Tarea 1 ▸ Devuelve el pasaje del texto sobre La novia de Frankenstein que empieza con "Se escucha un" y continúa hasta "sangre de pavor!".
Tarea 2 ▸
Responde estas preguntas con lo que dice el texto sobre La novia de Frankenstein:
(a) ¿A qué se dedica Mary mientras Percy B. Shelley escribe sus versos?
(b) ¿Cómo se llama Lord Byron a sí mismo cuando imagina que los relámpagos apuntan a su cabeza?
(c) ¿Qué le pide Mary a Shelley?

En la tertulia fílmica, al arranque de La novia de Frankenstein, la historia del joven científico y su creación ya ha sido imaginada, y quizá escrita, si no completa sí parcialmente, pues Mary Shelley (Elsa Lanchester) anda en busca de editor. Es una noche de tormentas eléctricas. El poeta Lord Byron (Gavin Gordon) observa desde una ventana, fascinado, el espectáculo de los rayos en el cielo, mientras Percy B. Shelley (Douglas Waldon) escribe sus versos en un cuaderno y Mary se dedica a una labor de tejido.
“Qué maravillosamente dramático”, dice Lord Byron. “La exhibición más cruda, más salvaje de lo peor de la naturaleza… y nosotros tres, los elegantes tres, en ella. Me gustaría pensar que un Jehová enfadado estaba apuntando esas flechas de relámpagos a mi cabeza, la cabeza no subyugada de George Gordon Lord Byron, el pecador más grande de Inglaterra. Pero no puedo ilusionarme a ese extremo. Posiblemente esos truenos son para nuestro querido Shelley, el aplauso del cielo al poeta más querido de Inglaterra”.
Shelley reacciona:
—¿Y Mary?
—Ella es un ángel.
Mary comenta:
—Eso crees tú.
Se escucha un trueno.
—Ven, Mary, vamos a observar la tormenta.
—Sabes cuánto me alarman los relámpagos.
Y luego, dirigiéndose a su compañero (y aunque la escena está muy iluminada y las velas están prendidas), Mary dice:
—Shelley, querido, ¿podrías por favor encender esas velas?
Ante esto, Lord Byron exclama:
—¡Criatura asombrosa!
—¿Yo, Lord Byron?
—¡Temerosa del trueno, asustada por la oscuridad, y sin embargo has escrito un cuento que heló mi sangre de pavor!
Ella ríe, traviesa.
—¡Mírala, Shelley! ¿Creerías que ese rostro delicado y hermoso concibió a Frankenstein, un monstruo creado de cadáveres salidos de tumbas saqueadas? ¿No es asombroso?

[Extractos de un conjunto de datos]
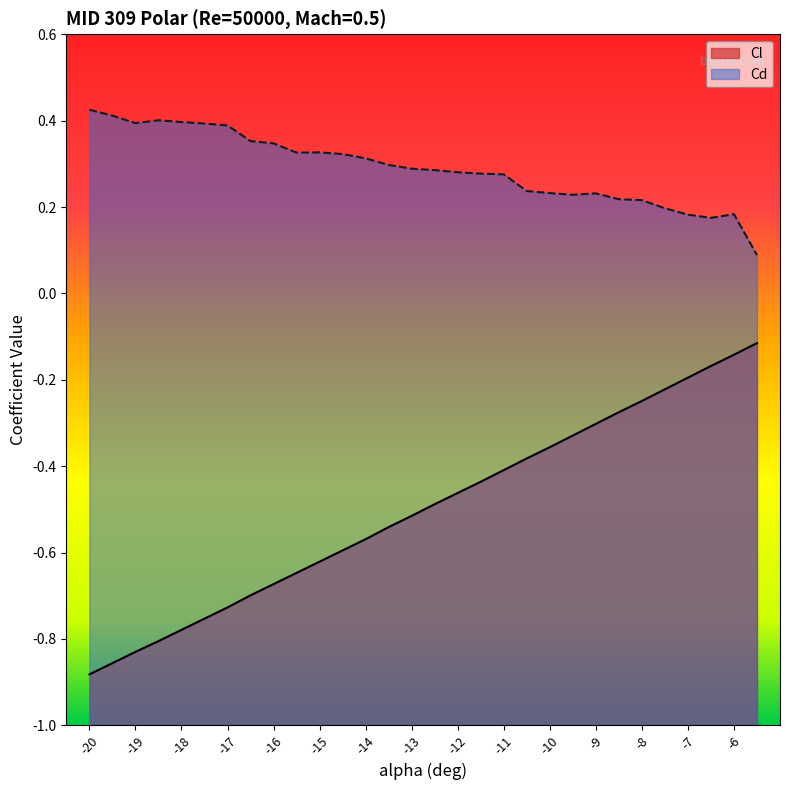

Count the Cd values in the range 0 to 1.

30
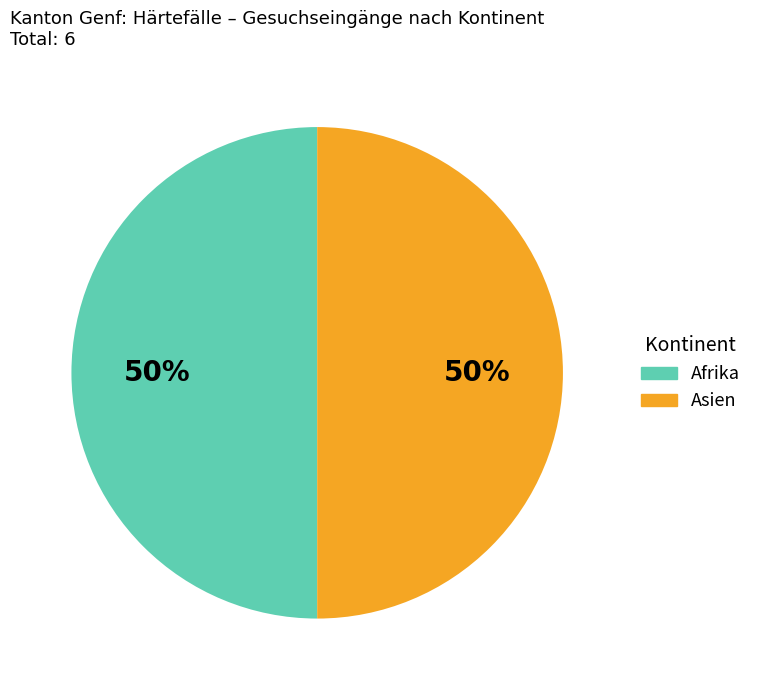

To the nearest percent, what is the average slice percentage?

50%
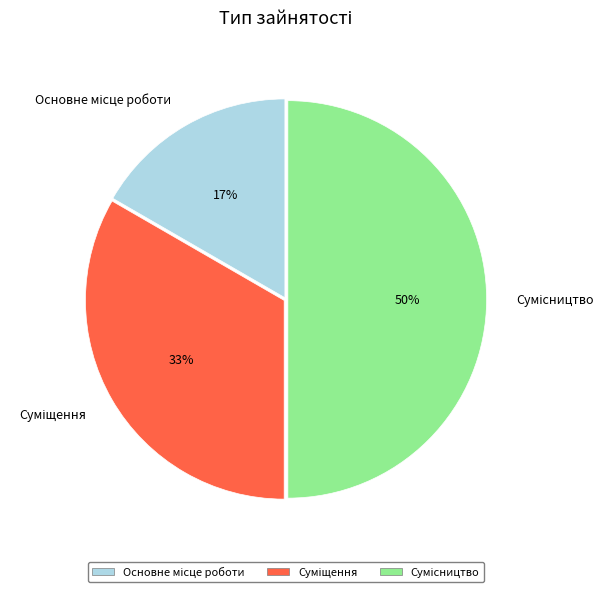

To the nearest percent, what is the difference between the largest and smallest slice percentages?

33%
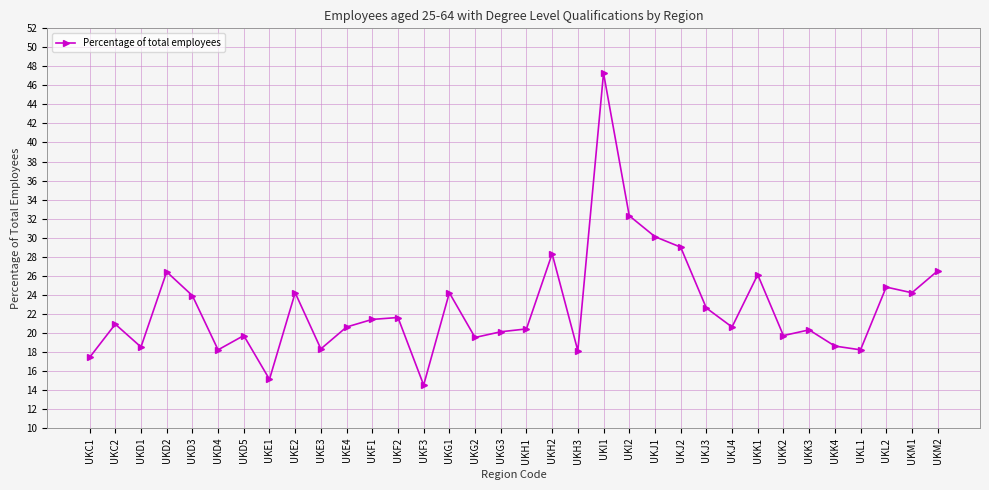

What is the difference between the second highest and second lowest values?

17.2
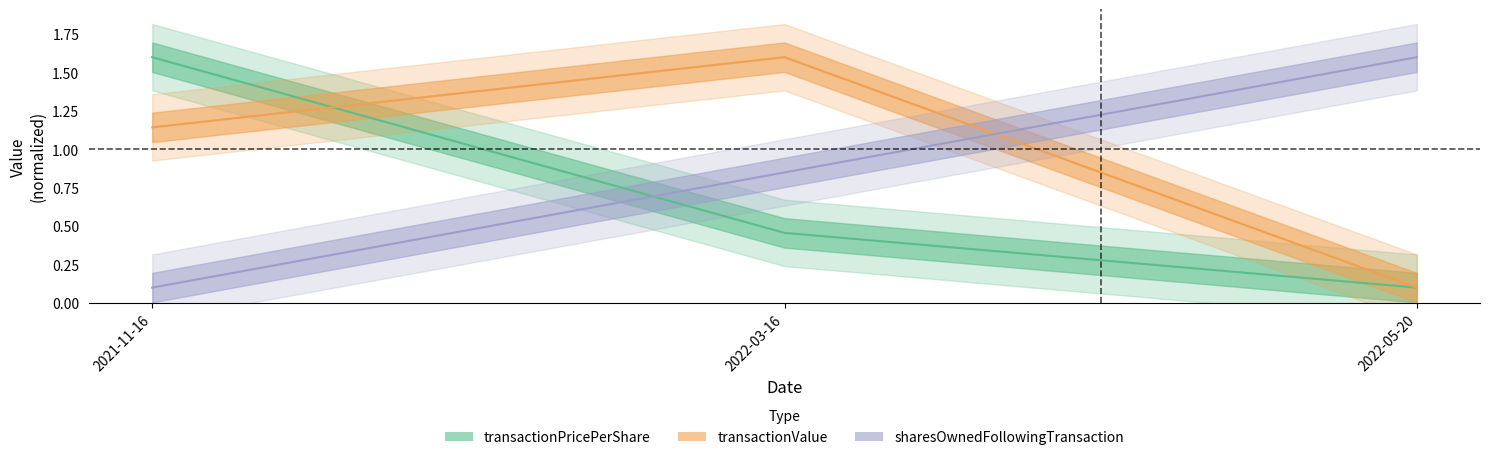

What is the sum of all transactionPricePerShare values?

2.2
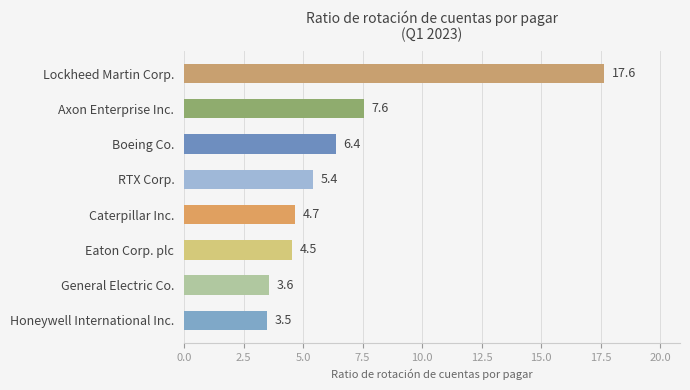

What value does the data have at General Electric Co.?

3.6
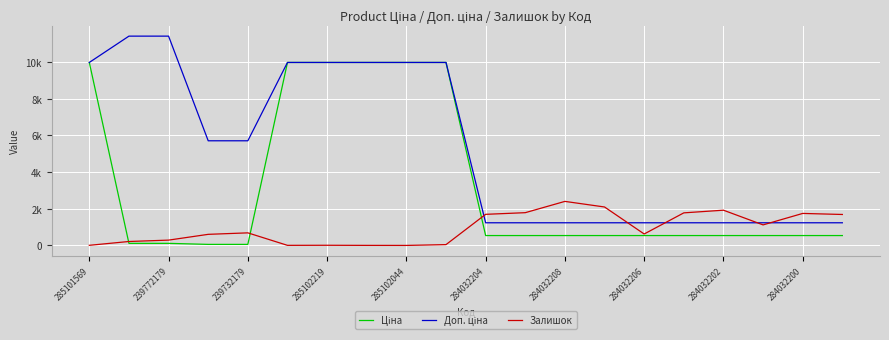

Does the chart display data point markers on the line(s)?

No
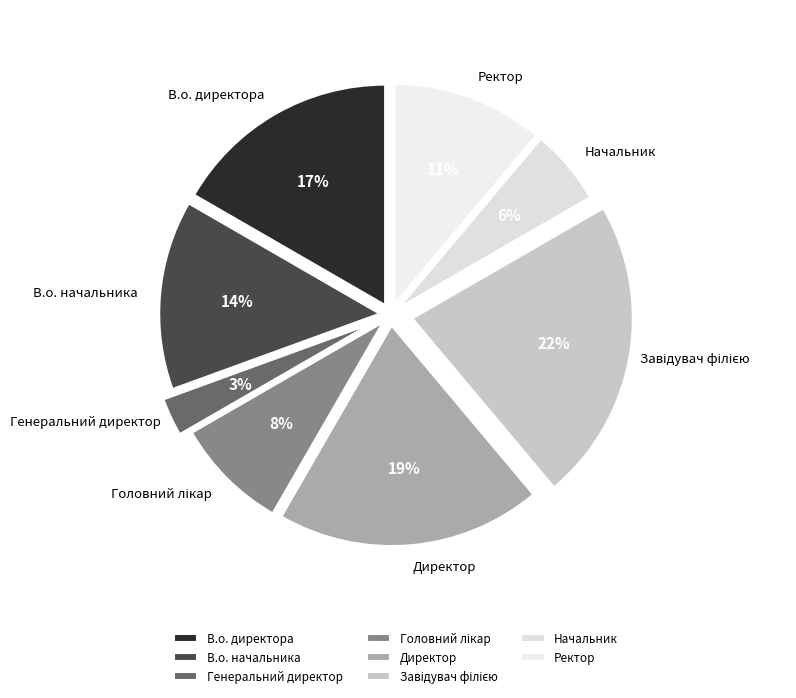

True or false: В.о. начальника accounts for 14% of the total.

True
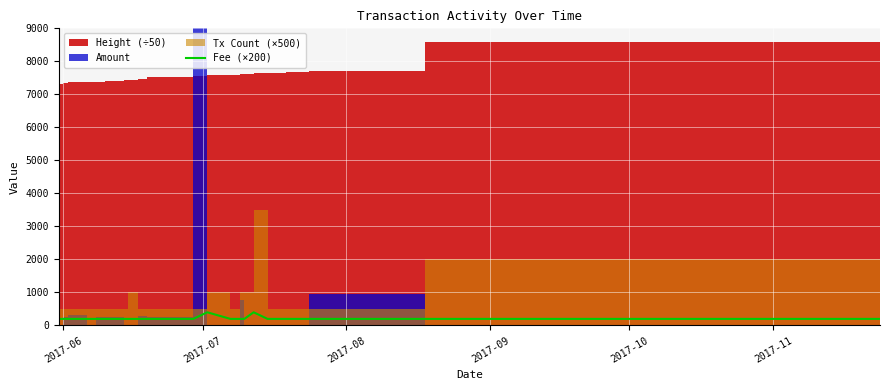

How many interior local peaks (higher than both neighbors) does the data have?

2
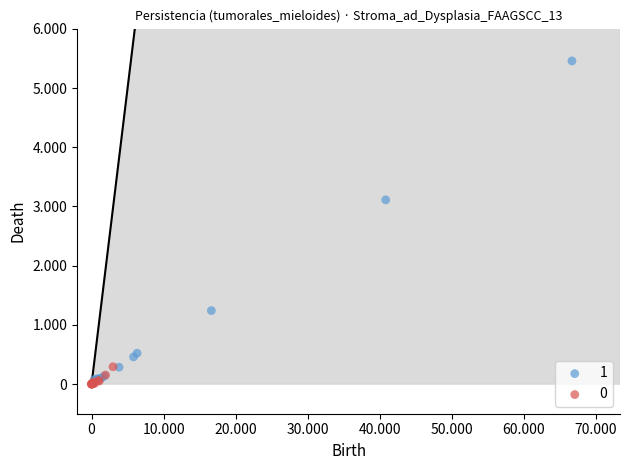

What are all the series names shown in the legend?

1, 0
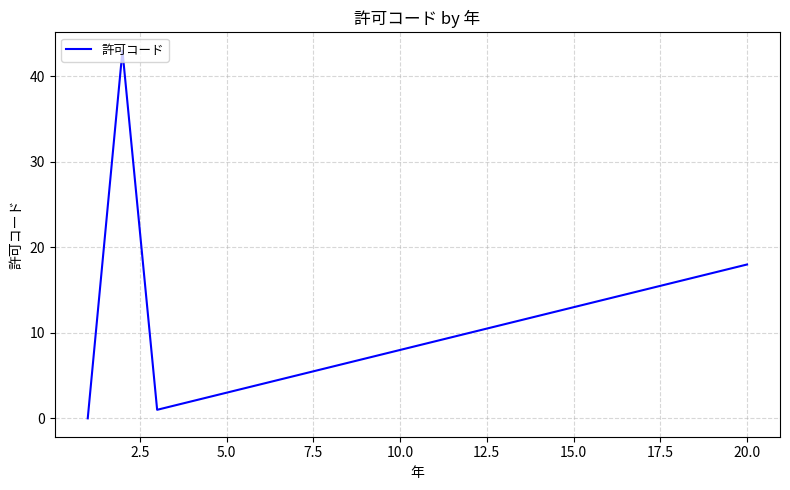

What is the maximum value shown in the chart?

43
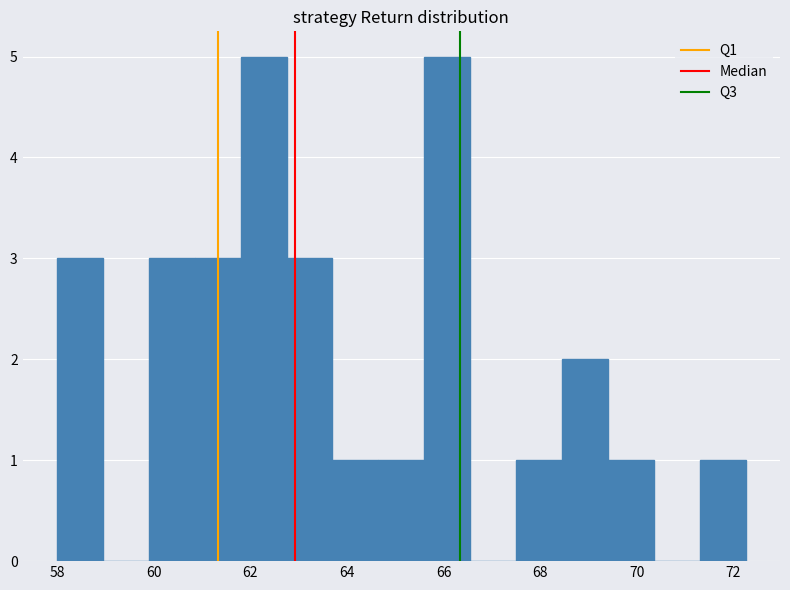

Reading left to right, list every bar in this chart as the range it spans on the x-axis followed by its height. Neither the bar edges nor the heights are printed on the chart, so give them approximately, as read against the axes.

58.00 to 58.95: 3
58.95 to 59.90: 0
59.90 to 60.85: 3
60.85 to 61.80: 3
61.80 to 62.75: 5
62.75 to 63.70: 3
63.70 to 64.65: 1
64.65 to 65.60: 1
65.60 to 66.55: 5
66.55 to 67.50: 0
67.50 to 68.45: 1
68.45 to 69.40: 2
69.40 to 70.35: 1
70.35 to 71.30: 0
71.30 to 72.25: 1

Resultado 1 ▸
Se escucha un trueno.
—Ven, Mary, vamos a observar la tormenta.
—Sabes cuánto me alarman los relámpagos.
Y luego, dirigiéndose a su compañero (y aunque la escena está muy iluminada y las velas están prendidas), Mary dice:
—Shelley, querido, ¿podrías por favor encender esas velas?
Ante esto, Lord Byron exclama:
—¡Criatura asombrosa!
—¿Yo, Lord Byron?
—¡Temerosa del trueno, asustada por la oscuridad, y sin embargo has escrito un cuento que heló mi sangre de pavor!

Resultado 2 ▸
(a) A una labor de tejido.
(b) El pecador más grande de Inglaterra.
(c) Que encienda esas velas.